Happy in his work, Walter was no less happy in his play. The glorious mid-day bathes on the hard sparkling yellow sands when the sea was smooth as the blue of heaven, and clear as transparent glass—the long afternoons on the green and sunny cricket field—the strolls over the mountains, and lazy readings under a tree in the fragrant fir-groves—all invigorated him, and gave to his face the health, and to his heart the mirth, which told of an innocent life and a vigorous frame.

But it must not be supposed that he escaped troubles of his own, and his first trouble rose out of the kind boyish protectorate which he had established over little Eden’s interests.

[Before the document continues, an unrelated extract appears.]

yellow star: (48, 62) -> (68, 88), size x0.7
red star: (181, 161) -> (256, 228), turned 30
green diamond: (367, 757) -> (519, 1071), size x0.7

His rescue of Eden from the clutches of a bad lot was one of Walter’s proudest and gladdest reminiscences. Instead of moping about miserable and lonely, and rapidly developing into a rank harvest the evil seeds which his tormentors had tried to plant in his young heart, Eden was now the gayest of the gay. Secure from most annoyances by possessing the refuge of Power’s study, and the certainty of Walter’s help, he soon began to assert his own position among all the boys of his own age and standing. No longer crushed and intimidated by bullying and bad companions, he was lively, happy, and universally liked, but never happier than when Walter and Power admitted him, as they constantly did, into their own society.